#### [Text provided]

+ + + + + + +

I had one advantage though, my team had excellent engineers (I'm talking to you Helder, Murilo P. and Murilo N.). So I sat down with them to figure out a way of not letting the fire spread. They helped me the way great engineers help: they questioned everything with care and with steel. They were constructive and ruthless in the right way. Every time I tried to hand-wave a detail, they pulled it back into reality. “What happens when it fails?” “What will a developer do at 2 a.m.?” “What’s the safe default?” That critique wasn’t friction. It was shape.
Our first prototype was not “a framework.” It was an attempt to make the safe path the easy path.
We started with a topic-first model: a PubSubTopic object that you attach to an app, and then you register subscriber functions on it. We called it StarConsumers because we inherited Starlette application object, which gave us lifecycle control, configuration, and a place to hang cross-cutting concerns.
Here is what that first version felt like:
from starconsumers import PubSubTopic, StarConsumers, Message
topic_conn = PubSubTopic(project_id="project_id", topic_name="topic_name")
app = StarConsumers()
app.attach_topic(topic_conn)
@topic_conn.subscriber("my_subscription")
async def handler(message: Message):
print("Hello, World")
From there we wrote requirements the way production writes requirements:
- Correlated logs and context propagation, because a message without a trace is a ghost.
- Instrumentation hooks (New Relic / OpenTelemetry), because “it’s slow” is not a diagnosis.
- Sensible defaults, because Pub/Sub’s defaults are not always the defaults you want.
- Backoff retries and dead-letter routing, because “try again” needs a plan.
- Health checks and probes, because “alive” and “consuming” are different truths.
- A framework-managed asyncio lifecycle, so event loops stop being a hidden tax.
- A CLI to orchestrate consumers like teams actually run them (“A and B, not C”).
- Subscription filters and Pub/Sub-specific knobs, surfaced in a way developers will actually use.
- A registration style that feels like FastAPI: write the function, decorate it, and keep the plumbing out of the business logic.
By around June 2025, we had something working. By September/October 2025, we had something “okay.” It ran. It shipped. And still, the structure bothered me. It was too tightly coupled to FastAPI in the wrong places, and I could feel the maintenance debt forming in the joints.

+ + + + + + +

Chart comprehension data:
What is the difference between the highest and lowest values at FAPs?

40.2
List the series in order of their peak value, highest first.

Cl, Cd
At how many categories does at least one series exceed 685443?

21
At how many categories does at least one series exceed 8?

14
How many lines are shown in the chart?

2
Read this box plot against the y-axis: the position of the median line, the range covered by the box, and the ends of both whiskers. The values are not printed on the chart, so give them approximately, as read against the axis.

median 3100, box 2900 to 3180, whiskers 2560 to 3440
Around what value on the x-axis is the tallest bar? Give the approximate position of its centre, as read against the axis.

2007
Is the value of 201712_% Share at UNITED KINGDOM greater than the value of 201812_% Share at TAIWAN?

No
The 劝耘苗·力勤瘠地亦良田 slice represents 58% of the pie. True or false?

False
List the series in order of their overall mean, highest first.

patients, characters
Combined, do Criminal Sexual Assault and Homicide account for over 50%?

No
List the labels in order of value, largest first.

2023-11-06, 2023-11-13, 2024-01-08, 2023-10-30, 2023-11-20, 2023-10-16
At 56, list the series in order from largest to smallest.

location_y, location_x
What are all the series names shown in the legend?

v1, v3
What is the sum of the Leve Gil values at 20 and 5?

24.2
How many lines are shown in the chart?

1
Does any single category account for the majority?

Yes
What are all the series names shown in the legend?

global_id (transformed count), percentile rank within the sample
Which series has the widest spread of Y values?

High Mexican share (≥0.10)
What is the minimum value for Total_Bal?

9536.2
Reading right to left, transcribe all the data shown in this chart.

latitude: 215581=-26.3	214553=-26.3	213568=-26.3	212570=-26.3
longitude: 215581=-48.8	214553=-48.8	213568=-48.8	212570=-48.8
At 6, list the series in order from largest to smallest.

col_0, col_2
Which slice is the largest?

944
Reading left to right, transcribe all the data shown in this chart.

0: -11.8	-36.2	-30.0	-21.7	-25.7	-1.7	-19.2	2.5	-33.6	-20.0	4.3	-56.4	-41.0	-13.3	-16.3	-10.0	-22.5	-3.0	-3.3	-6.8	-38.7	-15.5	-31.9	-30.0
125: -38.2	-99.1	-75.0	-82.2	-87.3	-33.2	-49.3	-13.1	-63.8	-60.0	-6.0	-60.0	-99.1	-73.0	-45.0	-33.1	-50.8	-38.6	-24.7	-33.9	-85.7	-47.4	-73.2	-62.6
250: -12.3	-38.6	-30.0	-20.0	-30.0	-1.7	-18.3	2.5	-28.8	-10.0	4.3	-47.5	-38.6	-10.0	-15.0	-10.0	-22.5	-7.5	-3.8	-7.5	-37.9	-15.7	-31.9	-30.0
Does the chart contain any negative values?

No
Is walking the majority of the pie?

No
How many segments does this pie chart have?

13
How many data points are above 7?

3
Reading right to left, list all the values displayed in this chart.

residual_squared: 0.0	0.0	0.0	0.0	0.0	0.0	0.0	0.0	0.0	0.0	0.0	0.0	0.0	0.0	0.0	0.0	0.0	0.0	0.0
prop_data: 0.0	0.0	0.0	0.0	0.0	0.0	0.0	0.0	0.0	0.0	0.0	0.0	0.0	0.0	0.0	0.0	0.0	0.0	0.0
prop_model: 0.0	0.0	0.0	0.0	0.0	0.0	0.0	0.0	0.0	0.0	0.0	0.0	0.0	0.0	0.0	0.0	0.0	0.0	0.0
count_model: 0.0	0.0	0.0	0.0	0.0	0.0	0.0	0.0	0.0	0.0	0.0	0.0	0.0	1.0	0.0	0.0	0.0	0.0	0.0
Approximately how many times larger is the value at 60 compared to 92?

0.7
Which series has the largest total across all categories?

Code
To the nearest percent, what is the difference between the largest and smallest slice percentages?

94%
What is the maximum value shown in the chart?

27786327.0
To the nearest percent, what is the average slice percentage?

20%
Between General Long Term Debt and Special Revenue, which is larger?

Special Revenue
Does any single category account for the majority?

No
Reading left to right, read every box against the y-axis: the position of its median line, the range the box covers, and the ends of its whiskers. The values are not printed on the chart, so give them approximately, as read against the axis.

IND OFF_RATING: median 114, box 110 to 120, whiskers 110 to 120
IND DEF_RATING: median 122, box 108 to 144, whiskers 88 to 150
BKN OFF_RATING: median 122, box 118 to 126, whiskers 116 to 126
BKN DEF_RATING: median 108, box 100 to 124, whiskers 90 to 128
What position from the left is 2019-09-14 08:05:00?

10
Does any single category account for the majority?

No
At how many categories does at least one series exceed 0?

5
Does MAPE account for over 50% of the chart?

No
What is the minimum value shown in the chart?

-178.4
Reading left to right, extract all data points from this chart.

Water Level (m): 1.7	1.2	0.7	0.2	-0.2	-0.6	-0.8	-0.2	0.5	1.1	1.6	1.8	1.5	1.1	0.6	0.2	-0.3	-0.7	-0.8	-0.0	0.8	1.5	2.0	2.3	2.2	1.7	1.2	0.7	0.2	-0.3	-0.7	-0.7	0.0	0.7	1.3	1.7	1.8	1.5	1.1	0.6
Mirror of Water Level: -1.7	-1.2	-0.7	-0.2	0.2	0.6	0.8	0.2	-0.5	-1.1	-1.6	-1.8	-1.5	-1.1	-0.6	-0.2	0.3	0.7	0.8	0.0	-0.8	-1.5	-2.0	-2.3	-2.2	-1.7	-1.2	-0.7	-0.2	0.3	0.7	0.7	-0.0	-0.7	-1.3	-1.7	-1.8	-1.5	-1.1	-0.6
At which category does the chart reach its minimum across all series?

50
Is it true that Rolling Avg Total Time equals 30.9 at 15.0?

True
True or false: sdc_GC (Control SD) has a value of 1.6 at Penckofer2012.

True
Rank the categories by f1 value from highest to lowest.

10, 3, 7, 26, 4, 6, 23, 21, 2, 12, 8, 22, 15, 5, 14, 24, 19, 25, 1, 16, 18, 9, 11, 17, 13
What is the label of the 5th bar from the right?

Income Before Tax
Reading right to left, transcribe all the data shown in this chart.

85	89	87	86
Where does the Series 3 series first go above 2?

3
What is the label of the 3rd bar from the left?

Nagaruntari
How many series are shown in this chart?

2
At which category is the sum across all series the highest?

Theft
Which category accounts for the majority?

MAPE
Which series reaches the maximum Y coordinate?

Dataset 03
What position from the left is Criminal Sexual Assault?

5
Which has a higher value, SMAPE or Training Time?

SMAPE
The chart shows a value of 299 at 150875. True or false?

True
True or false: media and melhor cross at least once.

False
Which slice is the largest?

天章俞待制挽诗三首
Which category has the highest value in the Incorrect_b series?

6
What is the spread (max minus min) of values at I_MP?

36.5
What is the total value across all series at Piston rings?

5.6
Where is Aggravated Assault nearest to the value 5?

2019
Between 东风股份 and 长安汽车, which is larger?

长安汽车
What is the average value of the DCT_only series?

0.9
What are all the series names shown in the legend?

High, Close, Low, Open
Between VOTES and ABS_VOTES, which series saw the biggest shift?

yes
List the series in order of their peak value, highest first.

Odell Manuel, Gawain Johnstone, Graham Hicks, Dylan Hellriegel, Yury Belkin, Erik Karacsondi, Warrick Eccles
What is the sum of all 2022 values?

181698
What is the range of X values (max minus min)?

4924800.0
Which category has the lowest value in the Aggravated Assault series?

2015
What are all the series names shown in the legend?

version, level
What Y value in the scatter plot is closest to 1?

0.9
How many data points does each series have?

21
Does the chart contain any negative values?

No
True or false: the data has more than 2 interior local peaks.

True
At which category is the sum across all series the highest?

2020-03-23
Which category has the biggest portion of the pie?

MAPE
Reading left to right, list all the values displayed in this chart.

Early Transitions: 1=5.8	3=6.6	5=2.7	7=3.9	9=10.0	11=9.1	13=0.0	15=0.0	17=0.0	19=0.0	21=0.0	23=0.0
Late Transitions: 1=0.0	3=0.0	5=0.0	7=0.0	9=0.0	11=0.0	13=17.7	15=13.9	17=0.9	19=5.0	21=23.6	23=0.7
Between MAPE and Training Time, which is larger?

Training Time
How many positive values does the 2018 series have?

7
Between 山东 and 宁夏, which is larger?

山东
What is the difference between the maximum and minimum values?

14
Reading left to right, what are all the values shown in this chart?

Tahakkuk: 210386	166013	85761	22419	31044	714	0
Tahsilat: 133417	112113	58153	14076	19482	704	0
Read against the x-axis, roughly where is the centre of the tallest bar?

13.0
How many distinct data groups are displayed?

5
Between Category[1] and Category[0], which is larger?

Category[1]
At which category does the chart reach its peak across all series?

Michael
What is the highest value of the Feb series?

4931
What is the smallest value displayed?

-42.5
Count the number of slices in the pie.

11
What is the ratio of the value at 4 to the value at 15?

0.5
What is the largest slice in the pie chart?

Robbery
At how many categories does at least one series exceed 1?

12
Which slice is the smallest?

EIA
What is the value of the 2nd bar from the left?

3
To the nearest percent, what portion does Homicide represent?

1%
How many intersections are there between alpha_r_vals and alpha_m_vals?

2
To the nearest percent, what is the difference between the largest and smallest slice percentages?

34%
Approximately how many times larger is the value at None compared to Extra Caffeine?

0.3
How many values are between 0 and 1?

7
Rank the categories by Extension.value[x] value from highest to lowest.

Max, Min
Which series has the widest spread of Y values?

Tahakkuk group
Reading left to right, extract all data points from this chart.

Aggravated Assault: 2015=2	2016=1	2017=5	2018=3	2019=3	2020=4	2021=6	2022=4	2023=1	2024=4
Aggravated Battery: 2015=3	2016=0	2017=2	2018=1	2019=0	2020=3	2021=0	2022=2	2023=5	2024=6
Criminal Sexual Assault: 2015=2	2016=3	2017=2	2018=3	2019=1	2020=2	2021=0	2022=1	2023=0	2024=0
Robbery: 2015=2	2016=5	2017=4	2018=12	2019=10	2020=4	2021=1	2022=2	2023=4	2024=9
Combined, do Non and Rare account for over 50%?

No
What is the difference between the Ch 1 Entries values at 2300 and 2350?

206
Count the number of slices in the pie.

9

+ + + + + + +

#### [Check your understanding]
**A.** According to the passage about StarConsumers, why was the framework given that name?
**B.** Write a continuation of the passage about StarConsumers, starting right after its final sentence.

#### [Response list]
**A.** It inherited Starlette's application object.

**B.**
So we went looking for patterns that already worked. The project that influenced a lot of our thinking was FastStream. It had already built an opinionated, developer-friendly way to implement stream consumers and producers for systems like Redis. It proved the idea: you can make message-driven code feel ergonomic and disciplined at the same time.
We considered contributing Pub/Sub support upstream. That would have been a clean story: add the missing piece, send the PR, share maintenance. But Pub/Sub is not “just another broker.” We needed Pub/Sub-specific configuration and a CLI-first orchestration model. The fit wasn’t right, and forcing it would have made both systems worse.
So we did the harder thing: we built the focused tool we actually needed.
We almost kept the name StarConsumers, but the project was no longer Starlette-first. It was shaped by FastAPI’s developer experience, by FastStream’s philosophy of making streaming code feel natural, and by the reality of Pub/Sub in production. The name that stuck was the one that told the truth plainly: FastPubSub.
FastPubSub exists because of a struggle most developers recognize: the day your system behaves exactly as designed, and you realize the design lets you fail too easily. My hope is simple. If you build message-driven systems, I want you to feel less alone when the alarms sing. I want you to ship safer defaults, demand better observability, and treat developer experience as a reliability feature.
In the end, you are only reading this because I never wanted to fight that same fire twice.